#### TEXTAUSSCHNITT
* * *

Nein zu Studiengebühren!

22.05.2004

Verabschiedet von der Delegiertenversammlung vom 22. Mai 2004

1. Einleitung

Die Universität ist ein wesentlicher Bestandteil unserer Gesellschaft – sie hat den Auftrag im Rahmen von Lehre, Forschung kritische Menschen auszubilden.

Der Zugang zur Universität und die damit verbundenen Chancen müssen allen gleichermassen offen stehen.

Die Hochschullandschaft steht heute im Wandel: auf gesamteuropäischer Ebene besteht das Ziel eine harmonisierte Bildungsstruktur mit dem Bologna Modell zu errichten. Die Bologna Deklaration führt das angelsächsische Zweistufenmodell ein (Bachelor/ Master): Diese Umstrukturierung ist mit manchen Gefahren für die Chancengleichheit verknüpft. Die stärkere Verschulung und die Straffung der Studienpläne machen unter anderem das traditionell schweizerische Teilzeitstudium praktisch unmöglich.

* * *

#### EXTRAHIERTE AUFLISTUNG
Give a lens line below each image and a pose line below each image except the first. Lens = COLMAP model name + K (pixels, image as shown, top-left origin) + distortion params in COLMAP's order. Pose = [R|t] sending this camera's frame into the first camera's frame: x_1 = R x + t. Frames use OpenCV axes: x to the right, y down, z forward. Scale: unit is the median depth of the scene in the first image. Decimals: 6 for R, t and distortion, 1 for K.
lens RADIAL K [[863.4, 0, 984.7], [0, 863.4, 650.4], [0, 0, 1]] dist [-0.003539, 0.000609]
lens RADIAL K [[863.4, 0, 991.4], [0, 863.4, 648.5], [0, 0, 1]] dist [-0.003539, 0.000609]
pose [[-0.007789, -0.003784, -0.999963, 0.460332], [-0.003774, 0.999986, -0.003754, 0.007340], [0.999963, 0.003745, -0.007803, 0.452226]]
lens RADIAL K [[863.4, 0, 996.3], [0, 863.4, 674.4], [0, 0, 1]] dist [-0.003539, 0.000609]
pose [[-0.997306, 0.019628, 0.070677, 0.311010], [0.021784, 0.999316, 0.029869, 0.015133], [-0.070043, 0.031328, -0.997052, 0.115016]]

* * *

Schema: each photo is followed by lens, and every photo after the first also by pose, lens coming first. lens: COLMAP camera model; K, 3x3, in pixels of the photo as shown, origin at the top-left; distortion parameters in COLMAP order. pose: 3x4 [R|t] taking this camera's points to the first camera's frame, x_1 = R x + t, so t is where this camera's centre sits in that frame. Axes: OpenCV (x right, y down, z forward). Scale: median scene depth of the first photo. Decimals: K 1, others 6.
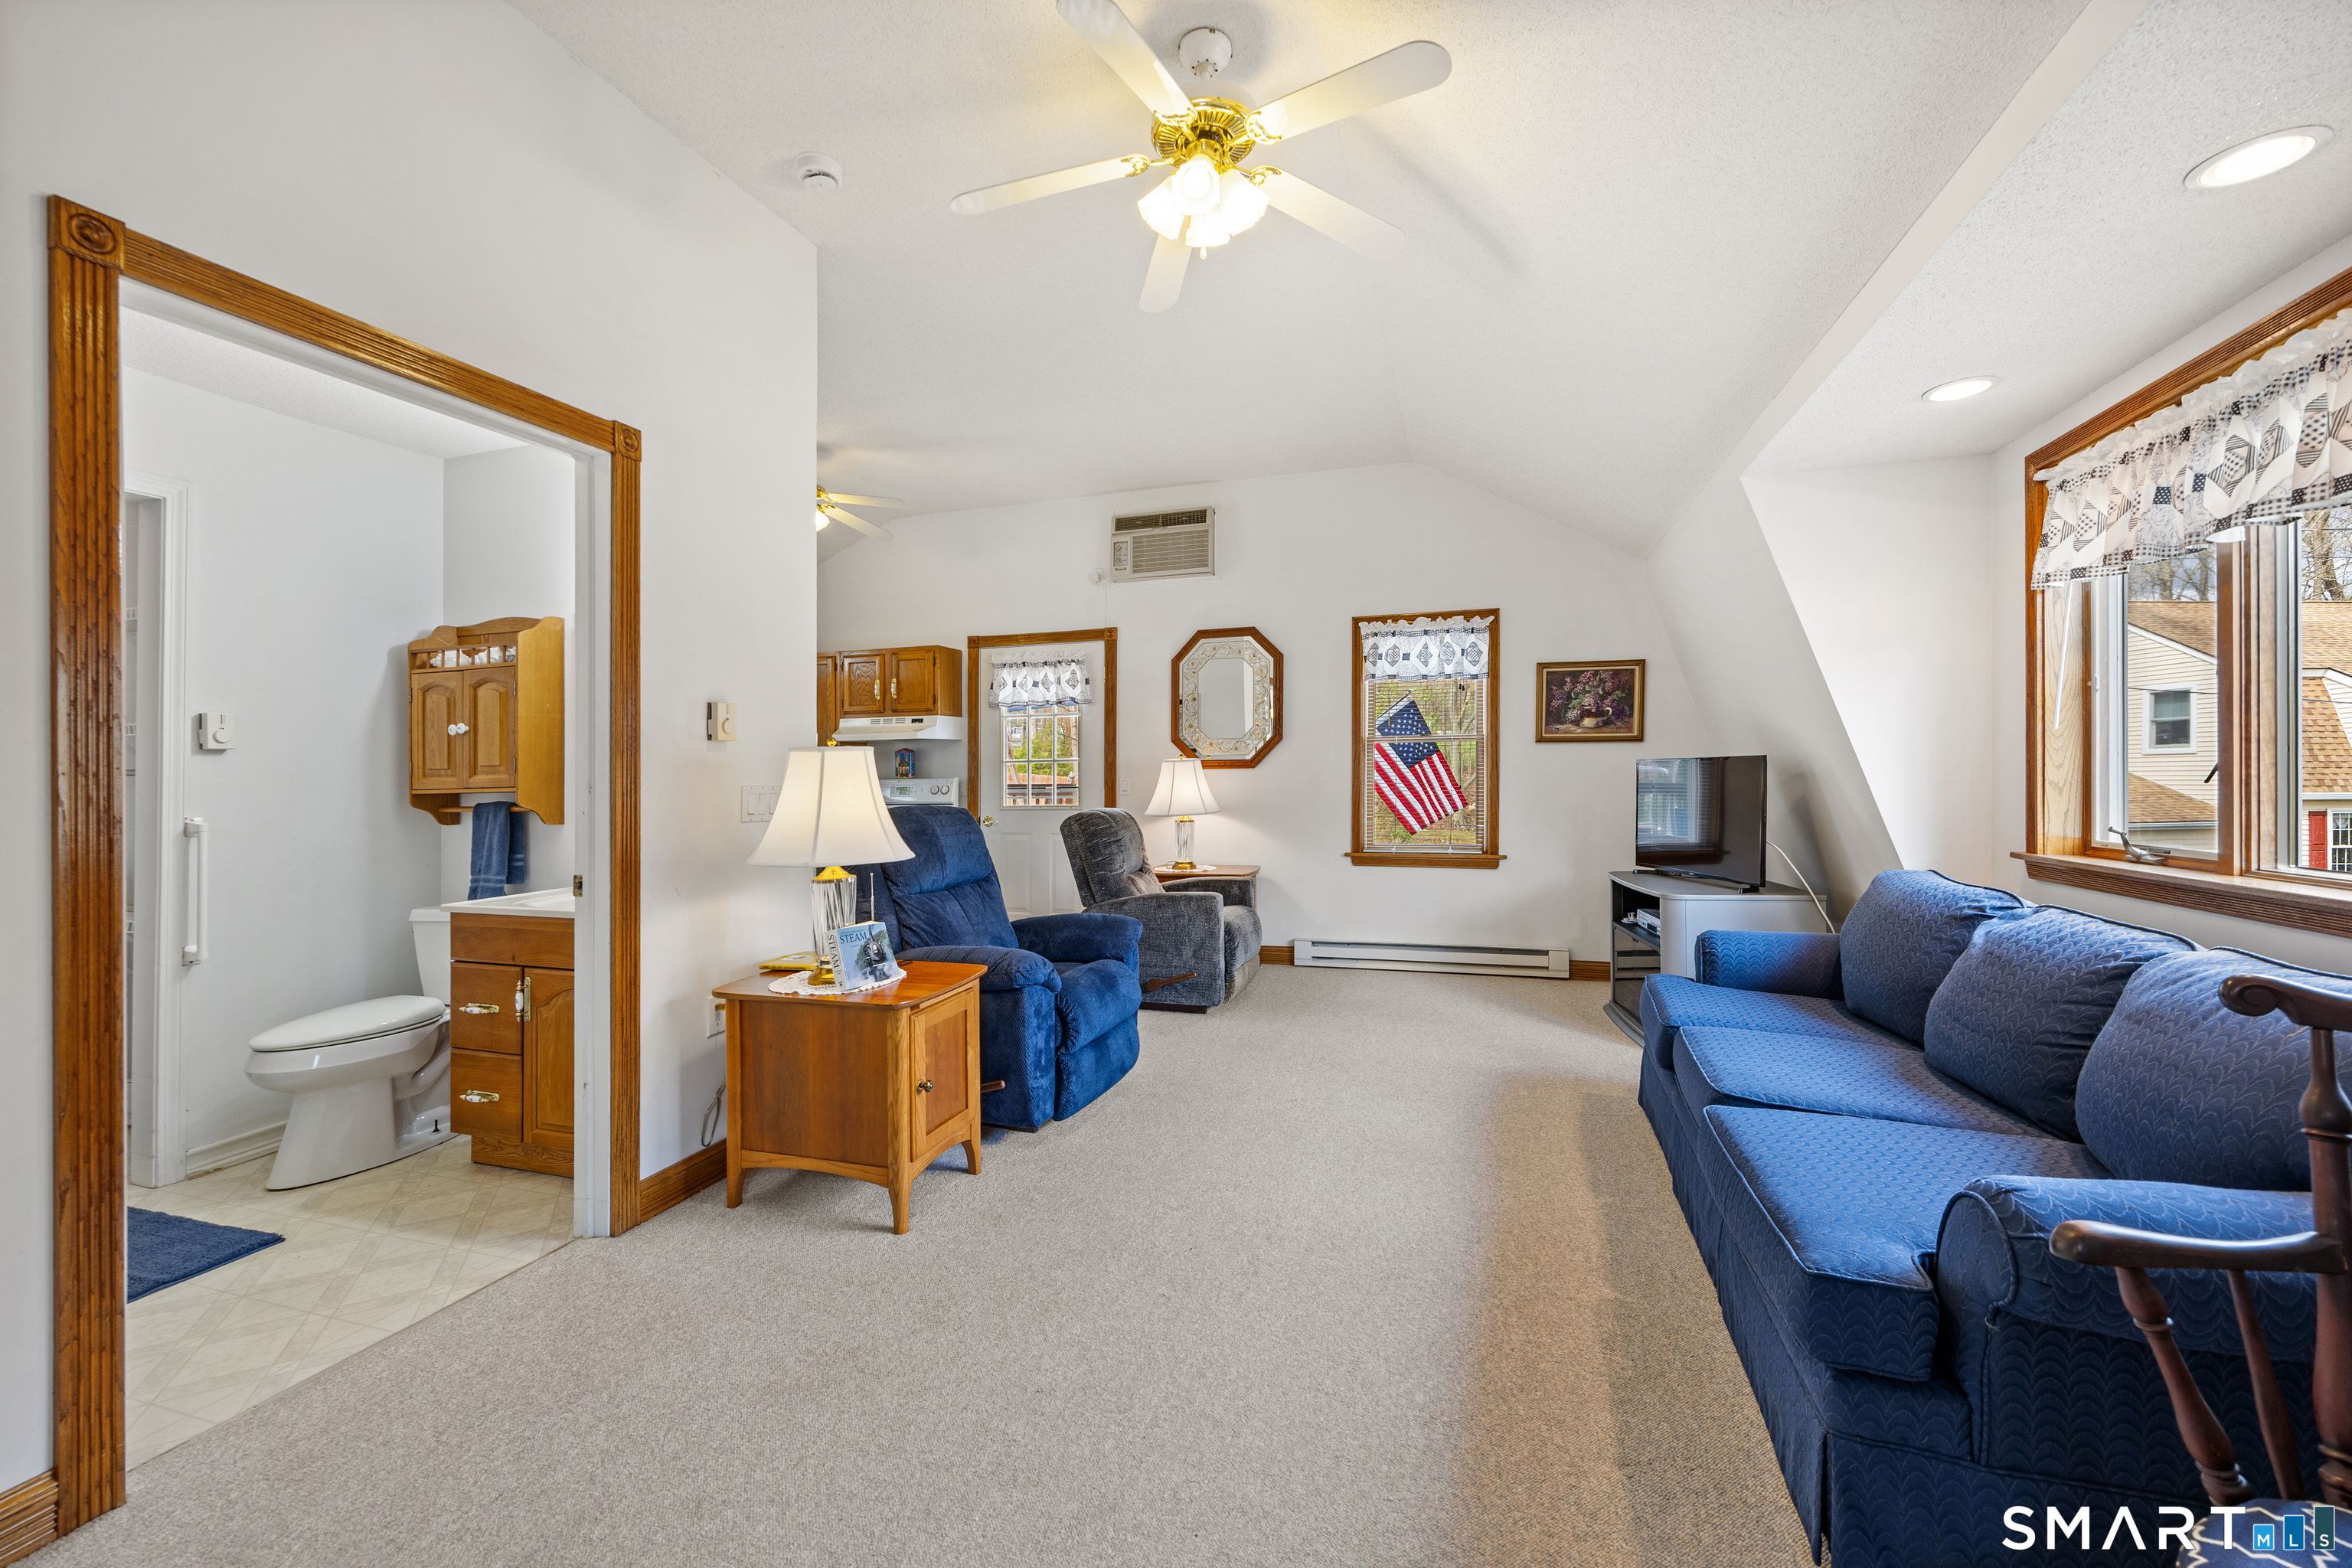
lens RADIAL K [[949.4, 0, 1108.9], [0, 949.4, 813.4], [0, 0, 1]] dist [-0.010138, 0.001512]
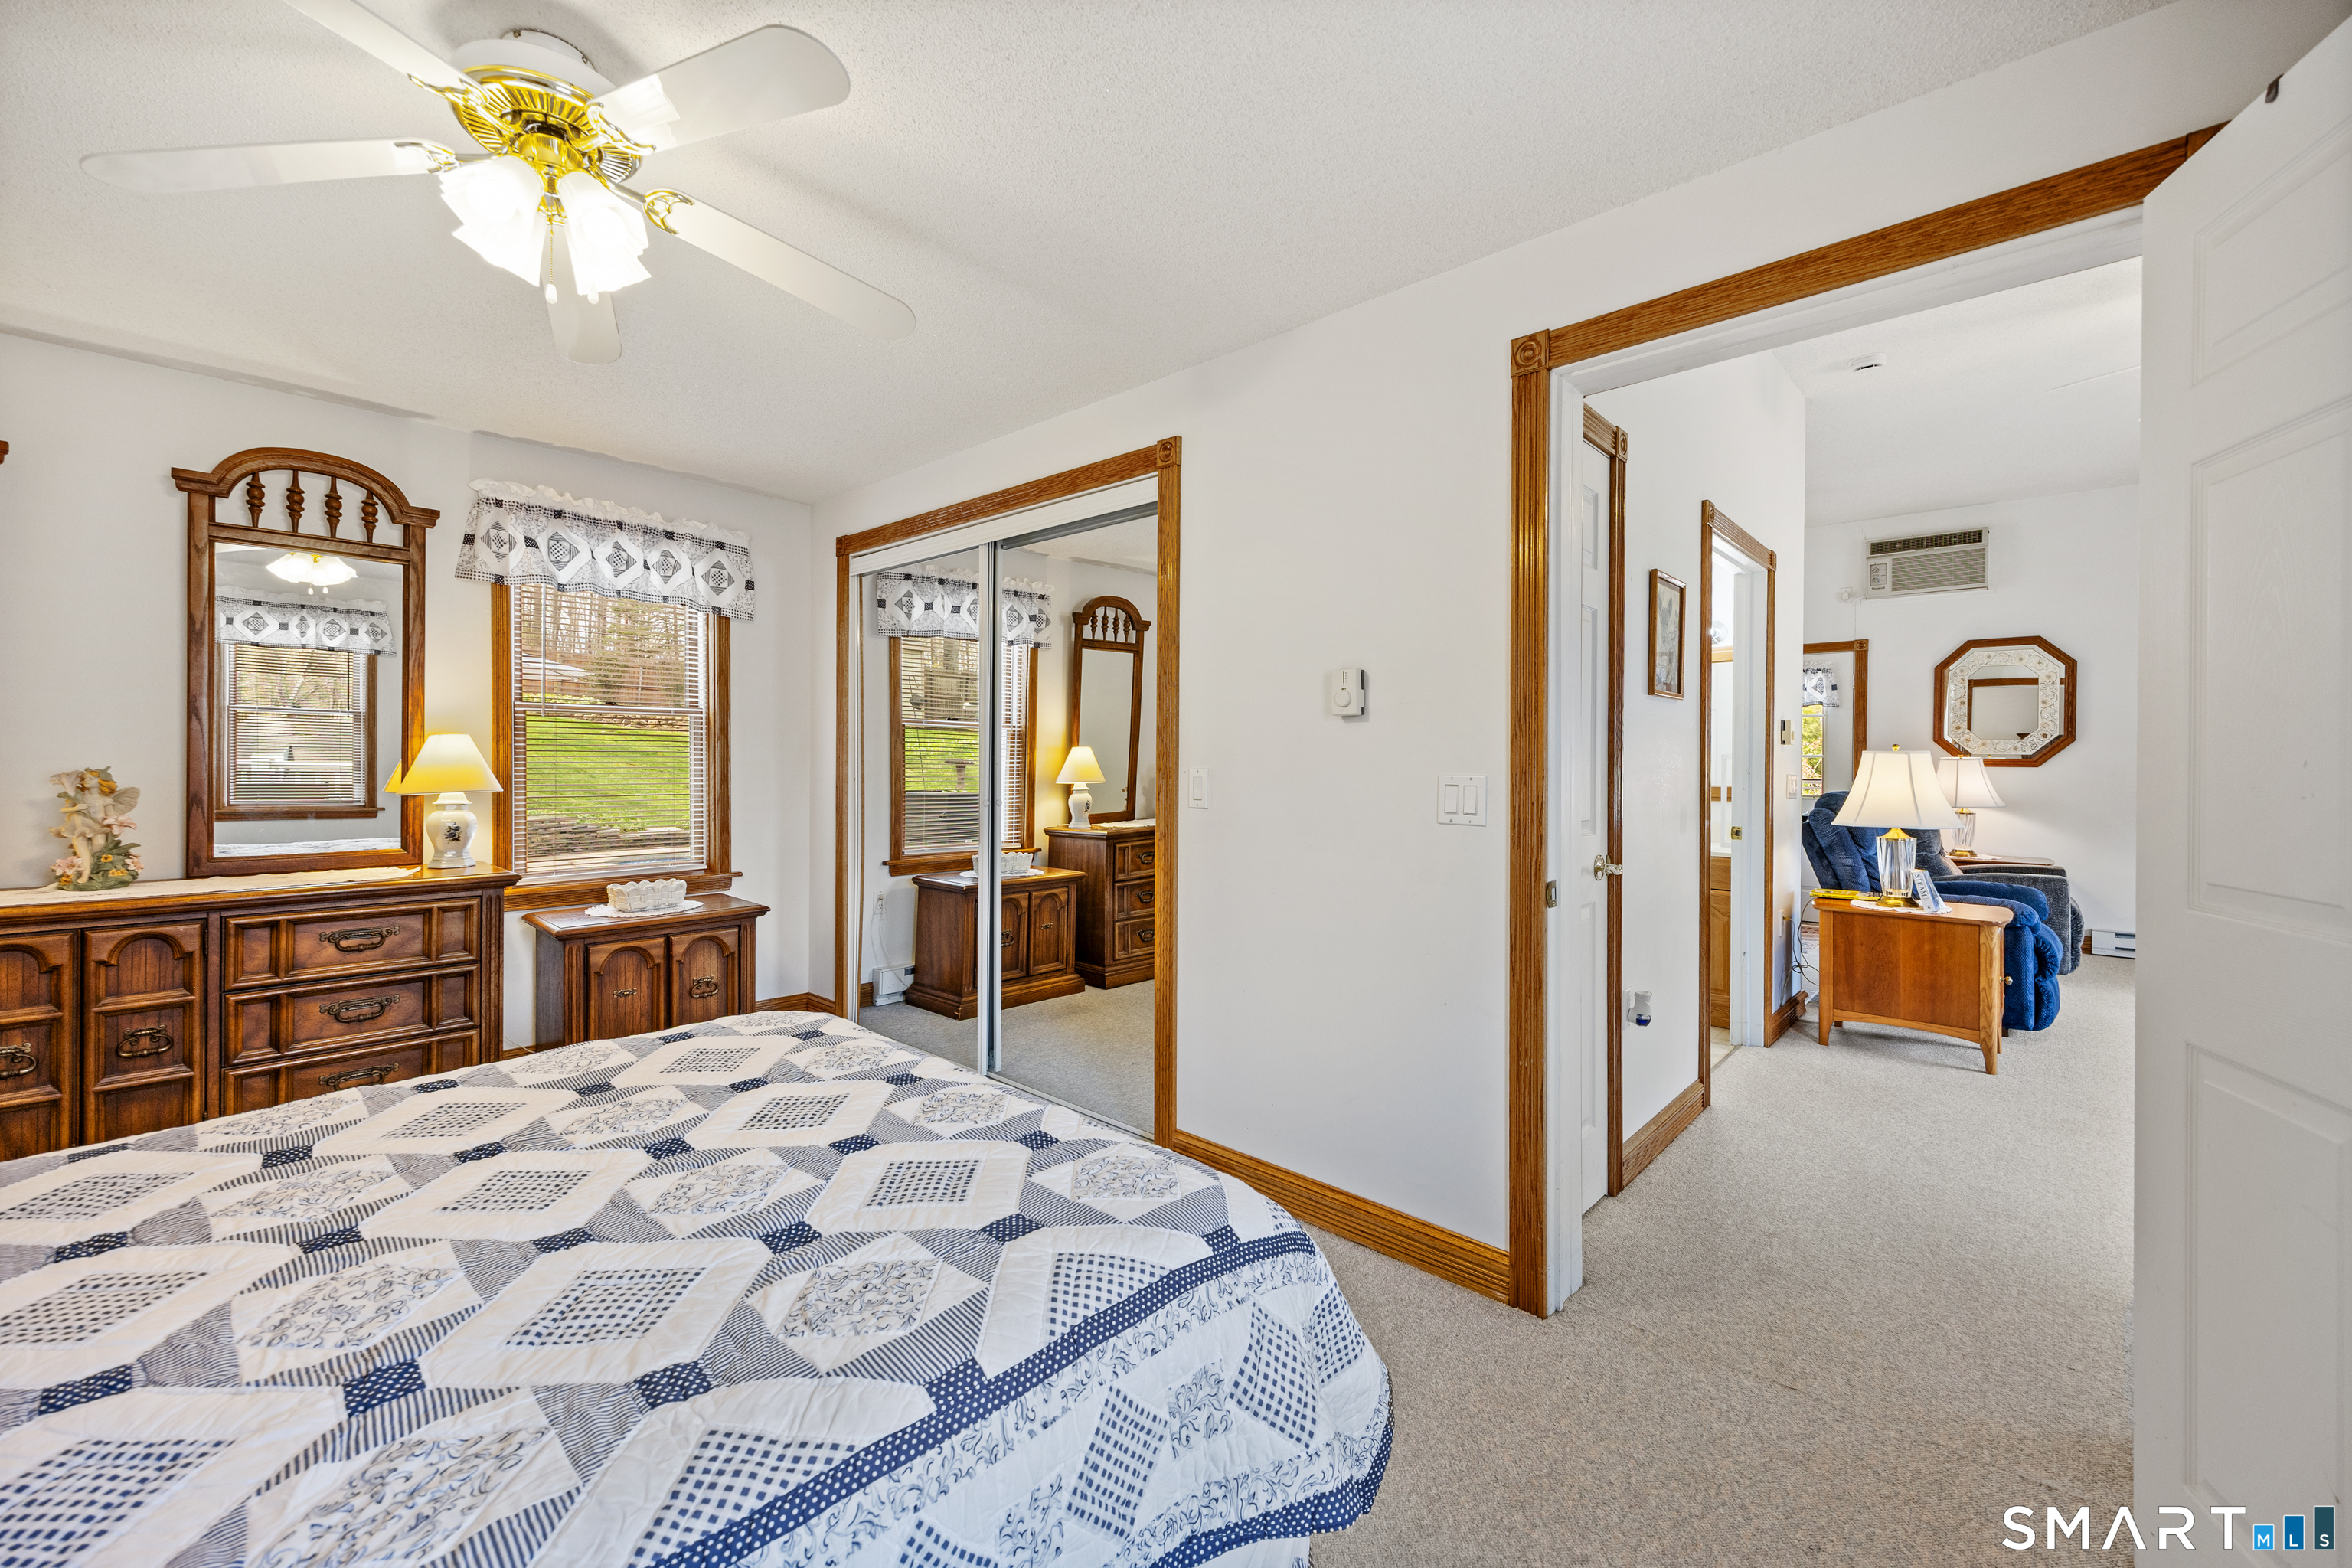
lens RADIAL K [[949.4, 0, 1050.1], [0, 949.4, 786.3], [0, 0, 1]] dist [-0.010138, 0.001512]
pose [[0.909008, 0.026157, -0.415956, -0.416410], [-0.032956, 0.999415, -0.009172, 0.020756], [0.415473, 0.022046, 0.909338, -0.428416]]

* * *

#### AUFGABEN
- A) Prüfe, ob die folgenden Aussagen mit dem Textausschnitt übereinstimmen, und antworte jeweils mit Ja oder Nein samt den entscheidenden Worten des Textes als wörtlichem Zitat: (i) Der Text wurde am 22. Mai 2004 von der Delegiertenversammlung verabschiedet. (ii) Die Bologna-Deklaration führt ein dreistufiges Studienmodell ein. (iii) Die Straffung der Studienpläne erleichtert das Teilzeitstudium.
- B) Fasse den Textausschnitt in zwei Sätzen zusammen.
Die Auflistung ist eigenständiges Material und gehört nicht zum Textausschnitt.

#### LÖSUNGEN
- A)
(i) Ja: „Verabschiedet von der Delegiertenversammlung vom 22. Mai 2004“
(ii) Nein: „Die Bologna Deklaration führt das angelsächsische Zweistufenmodell ein (Bachelor/ Master)“
(iii) Nein: „Die stärkere Verschulung und die Straffung der Studienpläne machen unter anderem das traditionell schweizerische Teilzeitstudium praktisch unmöglich.“

- B) Der von der Delegiertenversammlung am 22. Mai 2004 verabschiedete Text sieht die Universität als wesentlichen Bestandteil der Gesellschaft, die kritische Menschen ausbilden soll und deren Zugang allen gleichermassen offenstehen muss. Er warnt, dass das mit der Bologna-Deklaration eingeführte Zweistufenmodell aus Bachelor und Master Gefahren für die Chancengleichheit birgt und dass stärkere Verschulung und gestraffte Studienpläne unter anderem das traditionell schweizerische Teilzeitstudium praktisch unmöglich machen.